Il écouta attentivement le poème déclamé par le jeune homme, se laissant porter par le rythme des mots plutôt que par leur signification. La voix du poète avait instauré quelques instants de paix, dont il fallait absolument profiter. Il avait l'intuition que tout le monde dans cette bibliothèque le comprenait. Le silence autour d'eux était absolu, seulement rompu par la voix d'eau de source du garçon.
Coriolano finit par hocher la tête, plantant ses iris gris dans le regard du jeune homme.
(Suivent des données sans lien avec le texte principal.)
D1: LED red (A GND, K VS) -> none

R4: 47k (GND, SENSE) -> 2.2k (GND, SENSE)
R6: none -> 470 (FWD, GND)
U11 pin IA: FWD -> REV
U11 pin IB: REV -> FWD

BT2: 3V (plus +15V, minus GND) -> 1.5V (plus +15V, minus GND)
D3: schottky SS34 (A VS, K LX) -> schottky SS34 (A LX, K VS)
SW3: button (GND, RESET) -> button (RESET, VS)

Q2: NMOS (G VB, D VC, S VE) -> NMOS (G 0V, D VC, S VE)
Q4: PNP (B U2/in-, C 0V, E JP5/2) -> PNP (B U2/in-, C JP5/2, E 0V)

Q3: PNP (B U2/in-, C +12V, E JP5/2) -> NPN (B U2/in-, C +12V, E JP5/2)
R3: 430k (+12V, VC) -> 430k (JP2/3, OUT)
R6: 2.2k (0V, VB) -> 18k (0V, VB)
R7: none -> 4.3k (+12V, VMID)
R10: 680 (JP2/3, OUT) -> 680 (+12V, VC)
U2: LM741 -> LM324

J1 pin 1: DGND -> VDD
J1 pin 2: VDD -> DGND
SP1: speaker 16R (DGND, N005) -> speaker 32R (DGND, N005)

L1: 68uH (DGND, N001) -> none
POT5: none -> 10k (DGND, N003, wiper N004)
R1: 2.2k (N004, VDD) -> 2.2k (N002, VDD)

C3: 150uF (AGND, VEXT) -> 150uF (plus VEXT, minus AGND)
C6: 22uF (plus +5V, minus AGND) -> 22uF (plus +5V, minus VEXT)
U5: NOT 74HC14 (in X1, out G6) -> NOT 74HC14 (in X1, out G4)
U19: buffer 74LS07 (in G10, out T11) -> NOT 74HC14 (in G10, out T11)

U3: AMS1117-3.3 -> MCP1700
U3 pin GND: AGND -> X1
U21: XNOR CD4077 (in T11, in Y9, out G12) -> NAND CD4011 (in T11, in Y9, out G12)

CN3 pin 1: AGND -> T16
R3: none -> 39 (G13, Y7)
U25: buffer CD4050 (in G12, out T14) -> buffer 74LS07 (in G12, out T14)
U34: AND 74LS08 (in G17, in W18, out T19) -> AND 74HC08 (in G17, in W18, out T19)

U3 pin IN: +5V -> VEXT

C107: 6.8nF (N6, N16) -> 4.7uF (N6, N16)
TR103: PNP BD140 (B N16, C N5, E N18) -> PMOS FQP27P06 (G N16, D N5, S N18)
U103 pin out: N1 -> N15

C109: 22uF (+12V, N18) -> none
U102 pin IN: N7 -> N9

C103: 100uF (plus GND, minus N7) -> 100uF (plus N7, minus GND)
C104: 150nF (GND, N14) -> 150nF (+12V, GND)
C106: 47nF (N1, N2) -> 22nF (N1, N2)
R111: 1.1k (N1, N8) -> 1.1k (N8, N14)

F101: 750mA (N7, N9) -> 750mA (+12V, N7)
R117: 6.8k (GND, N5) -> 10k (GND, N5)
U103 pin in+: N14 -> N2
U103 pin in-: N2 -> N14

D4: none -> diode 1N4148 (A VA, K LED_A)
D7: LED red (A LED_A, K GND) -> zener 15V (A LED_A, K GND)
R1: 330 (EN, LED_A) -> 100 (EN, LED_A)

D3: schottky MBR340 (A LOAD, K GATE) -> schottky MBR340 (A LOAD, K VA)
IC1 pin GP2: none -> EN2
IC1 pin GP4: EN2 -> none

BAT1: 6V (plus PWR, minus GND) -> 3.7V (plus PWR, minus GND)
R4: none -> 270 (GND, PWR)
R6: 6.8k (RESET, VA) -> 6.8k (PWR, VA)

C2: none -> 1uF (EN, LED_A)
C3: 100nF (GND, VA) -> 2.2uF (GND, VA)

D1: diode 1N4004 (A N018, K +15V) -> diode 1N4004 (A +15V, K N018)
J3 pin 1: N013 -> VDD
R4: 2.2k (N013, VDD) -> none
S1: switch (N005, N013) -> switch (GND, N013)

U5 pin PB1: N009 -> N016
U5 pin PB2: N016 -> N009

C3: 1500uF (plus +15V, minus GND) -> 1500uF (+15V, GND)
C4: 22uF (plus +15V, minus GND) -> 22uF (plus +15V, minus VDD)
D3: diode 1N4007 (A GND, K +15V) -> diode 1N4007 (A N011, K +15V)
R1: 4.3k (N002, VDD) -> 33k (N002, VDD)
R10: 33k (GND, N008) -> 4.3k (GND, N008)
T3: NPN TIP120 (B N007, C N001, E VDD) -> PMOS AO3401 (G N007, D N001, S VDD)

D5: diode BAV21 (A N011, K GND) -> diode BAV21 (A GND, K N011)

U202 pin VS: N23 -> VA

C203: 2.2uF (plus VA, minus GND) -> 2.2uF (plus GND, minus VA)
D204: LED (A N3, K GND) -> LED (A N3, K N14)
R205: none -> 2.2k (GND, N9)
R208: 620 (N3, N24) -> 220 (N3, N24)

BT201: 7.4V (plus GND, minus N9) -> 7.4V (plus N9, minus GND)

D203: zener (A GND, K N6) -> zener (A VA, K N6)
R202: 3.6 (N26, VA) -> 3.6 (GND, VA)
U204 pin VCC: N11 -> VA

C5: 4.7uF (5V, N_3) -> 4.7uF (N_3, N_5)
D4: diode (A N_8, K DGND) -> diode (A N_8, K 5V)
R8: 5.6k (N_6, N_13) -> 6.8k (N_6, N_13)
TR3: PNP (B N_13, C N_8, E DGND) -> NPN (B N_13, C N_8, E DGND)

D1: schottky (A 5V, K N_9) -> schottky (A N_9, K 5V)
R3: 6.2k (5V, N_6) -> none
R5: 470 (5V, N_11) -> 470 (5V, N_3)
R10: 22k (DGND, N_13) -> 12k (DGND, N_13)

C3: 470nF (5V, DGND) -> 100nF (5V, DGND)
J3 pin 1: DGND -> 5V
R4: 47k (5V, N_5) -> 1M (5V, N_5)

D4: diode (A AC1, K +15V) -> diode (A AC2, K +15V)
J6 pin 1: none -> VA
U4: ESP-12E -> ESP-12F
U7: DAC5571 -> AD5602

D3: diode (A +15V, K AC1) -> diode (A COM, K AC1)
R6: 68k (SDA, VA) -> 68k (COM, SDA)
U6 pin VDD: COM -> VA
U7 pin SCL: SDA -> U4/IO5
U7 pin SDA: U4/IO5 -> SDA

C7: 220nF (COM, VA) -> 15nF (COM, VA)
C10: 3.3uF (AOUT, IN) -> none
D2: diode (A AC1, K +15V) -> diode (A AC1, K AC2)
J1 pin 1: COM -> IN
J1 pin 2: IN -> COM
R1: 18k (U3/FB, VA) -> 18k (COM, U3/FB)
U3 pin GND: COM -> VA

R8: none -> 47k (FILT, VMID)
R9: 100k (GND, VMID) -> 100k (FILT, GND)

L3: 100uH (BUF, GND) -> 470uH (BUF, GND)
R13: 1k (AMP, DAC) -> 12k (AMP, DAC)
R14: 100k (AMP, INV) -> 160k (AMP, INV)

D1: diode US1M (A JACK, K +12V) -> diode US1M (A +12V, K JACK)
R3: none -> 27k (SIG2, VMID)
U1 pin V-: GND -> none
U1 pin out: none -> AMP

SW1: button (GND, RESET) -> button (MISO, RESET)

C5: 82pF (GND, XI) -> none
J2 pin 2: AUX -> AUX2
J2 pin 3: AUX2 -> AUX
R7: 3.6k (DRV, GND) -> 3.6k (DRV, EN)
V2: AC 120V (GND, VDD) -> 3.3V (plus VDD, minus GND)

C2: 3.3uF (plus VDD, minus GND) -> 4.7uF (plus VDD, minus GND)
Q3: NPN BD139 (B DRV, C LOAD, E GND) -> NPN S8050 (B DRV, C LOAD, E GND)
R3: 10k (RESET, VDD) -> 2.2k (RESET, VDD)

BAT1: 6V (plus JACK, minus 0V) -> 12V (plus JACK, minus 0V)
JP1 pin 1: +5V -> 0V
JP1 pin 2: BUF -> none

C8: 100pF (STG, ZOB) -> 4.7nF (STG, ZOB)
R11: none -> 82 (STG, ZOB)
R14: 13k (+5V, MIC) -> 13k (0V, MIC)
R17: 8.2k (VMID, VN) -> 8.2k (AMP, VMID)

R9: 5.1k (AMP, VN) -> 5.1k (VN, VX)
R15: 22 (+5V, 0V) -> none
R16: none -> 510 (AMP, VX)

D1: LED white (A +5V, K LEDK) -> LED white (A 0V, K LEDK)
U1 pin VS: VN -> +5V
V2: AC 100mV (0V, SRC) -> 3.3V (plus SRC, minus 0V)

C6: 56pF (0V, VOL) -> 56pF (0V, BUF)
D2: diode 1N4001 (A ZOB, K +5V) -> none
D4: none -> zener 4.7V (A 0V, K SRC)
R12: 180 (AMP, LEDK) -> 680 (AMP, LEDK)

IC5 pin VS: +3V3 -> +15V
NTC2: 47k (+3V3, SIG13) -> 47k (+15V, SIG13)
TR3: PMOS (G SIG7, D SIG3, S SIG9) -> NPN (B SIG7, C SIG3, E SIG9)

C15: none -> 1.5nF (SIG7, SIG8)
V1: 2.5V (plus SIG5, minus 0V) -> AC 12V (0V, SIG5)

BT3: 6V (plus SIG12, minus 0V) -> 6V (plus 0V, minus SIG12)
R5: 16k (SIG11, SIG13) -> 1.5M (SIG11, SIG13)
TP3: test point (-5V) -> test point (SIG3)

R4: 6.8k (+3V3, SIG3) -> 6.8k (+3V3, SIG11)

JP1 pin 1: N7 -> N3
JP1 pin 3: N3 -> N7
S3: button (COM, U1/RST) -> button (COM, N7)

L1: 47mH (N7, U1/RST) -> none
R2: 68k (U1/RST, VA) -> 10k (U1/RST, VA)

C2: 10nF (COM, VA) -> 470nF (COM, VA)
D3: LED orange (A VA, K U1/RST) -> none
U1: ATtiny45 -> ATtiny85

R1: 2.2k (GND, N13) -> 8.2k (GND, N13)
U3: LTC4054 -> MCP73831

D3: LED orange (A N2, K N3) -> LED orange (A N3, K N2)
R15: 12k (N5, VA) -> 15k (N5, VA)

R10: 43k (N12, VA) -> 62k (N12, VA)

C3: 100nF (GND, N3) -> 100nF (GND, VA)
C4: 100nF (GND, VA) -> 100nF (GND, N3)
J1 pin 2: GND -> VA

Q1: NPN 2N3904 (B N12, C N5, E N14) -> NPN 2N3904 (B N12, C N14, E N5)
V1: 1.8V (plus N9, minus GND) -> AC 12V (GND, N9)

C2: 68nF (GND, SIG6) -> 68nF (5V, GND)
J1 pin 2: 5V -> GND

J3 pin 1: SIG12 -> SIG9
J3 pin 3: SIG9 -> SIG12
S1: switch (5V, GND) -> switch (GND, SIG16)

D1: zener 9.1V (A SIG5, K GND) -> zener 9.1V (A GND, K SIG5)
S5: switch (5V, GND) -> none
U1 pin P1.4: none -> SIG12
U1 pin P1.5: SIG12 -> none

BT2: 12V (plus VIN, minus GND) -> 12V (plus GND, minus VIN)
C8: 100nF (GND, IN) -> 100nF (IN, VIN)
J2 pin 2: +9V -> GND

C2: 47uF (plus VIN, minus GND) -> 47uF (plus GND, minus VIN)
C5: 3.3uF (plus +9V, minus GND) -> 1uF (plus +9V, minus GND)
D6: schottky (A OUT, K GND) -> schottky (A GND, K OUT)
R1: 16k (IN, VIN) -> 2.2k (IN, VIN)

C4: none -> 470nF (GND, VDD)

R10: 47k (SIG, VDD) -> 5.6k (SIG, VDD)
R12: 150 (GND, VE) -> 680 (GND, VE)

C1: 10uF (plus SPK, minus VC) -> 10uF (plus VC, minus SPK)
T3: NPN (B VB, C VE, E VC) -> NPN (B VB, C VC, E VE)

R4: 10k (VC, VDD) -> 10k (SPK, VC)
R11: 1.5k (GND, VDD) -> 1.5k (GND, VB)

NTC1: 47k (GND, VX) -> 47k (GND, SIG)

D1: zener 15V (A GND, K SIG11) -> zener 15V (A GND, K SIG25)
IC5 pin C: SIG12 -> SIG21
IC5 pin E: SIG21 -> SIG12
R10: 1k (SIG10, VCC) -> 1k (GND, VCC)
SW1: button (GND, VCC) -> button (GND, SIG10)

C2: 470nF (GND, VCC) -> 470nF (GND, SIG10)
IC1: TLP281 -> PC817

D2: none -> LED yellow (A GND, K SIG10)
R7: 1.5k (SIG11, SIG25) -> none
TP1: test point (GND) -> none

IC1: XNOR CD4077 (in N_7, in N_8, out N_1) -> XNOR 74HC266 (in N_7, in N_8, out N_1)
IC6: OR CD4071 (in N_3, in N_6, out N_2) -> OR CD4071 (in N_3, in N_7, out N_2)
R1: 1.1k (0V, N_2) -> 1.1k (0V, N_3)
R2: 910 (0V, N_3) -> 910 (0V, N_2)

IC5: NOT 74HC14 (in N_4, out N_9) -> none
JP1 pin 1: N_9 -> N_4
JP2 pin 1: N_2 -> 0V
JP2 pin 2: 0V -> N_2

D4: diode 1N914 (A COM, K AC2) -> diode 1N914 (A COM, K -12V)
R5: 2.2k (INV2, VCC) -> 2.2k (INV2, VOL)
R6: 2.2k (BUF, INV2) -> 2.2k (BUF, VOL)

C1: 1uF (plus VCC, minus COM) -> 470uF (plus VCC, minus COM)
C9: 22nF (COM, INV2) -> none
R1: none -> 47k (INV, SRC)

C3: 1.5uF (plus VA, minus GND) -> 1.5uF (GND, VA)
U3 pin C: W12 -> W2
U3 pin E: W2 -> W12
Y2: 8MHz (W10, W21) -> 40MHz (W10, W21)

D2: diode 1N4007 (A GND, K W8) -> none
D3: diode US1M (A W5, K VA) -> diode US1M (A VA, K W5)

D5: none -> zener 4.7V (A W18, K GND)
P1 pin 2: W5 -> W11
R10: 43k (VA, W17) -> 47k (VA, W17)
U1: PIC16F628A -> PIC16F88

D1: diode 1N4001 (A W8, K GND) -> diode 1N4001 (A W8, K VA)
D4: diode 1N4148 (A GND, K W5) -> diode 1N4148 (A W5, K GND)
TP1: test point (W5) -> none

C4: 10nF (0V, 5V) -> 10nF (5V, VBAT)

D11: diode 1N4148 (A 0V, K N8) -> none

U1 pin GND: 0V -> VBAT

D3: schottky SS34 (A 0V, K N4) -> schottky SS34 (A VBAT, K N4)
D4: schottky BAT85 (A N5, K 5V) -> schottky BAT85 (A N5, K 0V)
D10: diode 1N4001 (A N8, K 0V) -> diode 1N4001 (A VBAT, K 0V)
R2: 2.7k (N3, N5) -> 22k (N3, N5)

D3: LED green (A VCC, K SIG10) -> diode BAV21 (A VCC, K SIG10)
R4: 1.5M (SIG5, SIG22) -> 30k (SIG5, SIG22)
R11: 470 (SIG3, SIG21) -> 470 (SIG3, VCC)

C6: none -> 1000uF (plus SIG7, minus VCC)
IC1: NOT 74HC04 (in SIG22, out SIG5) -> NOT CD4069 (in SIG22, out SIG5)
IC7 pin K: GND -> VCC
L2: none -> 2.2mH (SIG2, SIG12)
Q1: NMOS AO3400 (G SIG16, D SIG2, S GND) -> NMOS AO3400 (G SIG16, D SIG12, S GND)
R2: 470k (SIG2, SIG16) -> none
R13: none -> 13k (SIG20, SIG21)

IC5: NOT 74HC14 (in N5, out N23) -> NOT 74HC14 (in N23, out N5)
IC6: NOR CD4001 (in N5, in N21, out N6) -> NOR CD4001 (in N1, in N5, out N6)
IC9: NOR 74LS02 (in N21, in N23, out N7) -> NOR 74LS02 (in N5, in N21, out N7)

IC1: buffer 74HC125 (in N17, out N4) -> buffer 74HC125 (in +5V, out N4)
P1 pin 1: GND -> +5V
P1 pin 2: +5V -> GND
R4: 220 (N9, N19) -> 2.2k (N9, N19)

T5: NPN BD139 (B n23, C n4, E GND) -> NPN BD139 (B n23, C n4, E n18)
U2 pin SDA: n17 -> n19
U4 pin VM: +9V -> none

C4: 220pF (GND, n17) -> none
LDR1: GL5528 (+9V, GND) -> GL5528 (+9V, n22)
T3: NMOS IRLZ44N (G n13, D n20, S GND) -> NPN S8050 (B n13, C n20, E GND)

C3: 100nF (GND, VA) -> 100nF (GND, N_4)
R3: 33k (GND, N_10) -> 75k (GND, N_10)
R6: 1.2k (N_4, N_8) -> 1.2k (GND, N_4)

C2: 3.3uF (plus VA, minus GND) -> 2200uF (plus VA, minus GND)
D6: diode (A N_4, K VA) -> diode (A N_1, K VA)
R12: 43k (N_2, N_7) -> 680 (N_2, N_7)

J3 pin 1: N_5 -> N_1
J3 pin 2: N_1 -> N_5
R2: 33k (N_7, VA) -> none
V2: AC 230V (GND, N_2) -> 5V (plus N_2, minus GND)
"Toutes mes félicitations. Tu as nettement progressé depuis les quelques essais que tu m'as montré tantôt. Et tu ne déparerais point devant un public plus important."

Une lueur d'humour s'alluma dans ses prunelles.

"Il faut aussi rendre grâce à ton audience. J'aime à affirmer que tu n'en trouveras pas de meilleure dans tout Venise. Mais même face à un public de moindre valeur, tu sauras sûrement charmer tes auditeurs."

Sur ces mots, il écarta légèrement les mains.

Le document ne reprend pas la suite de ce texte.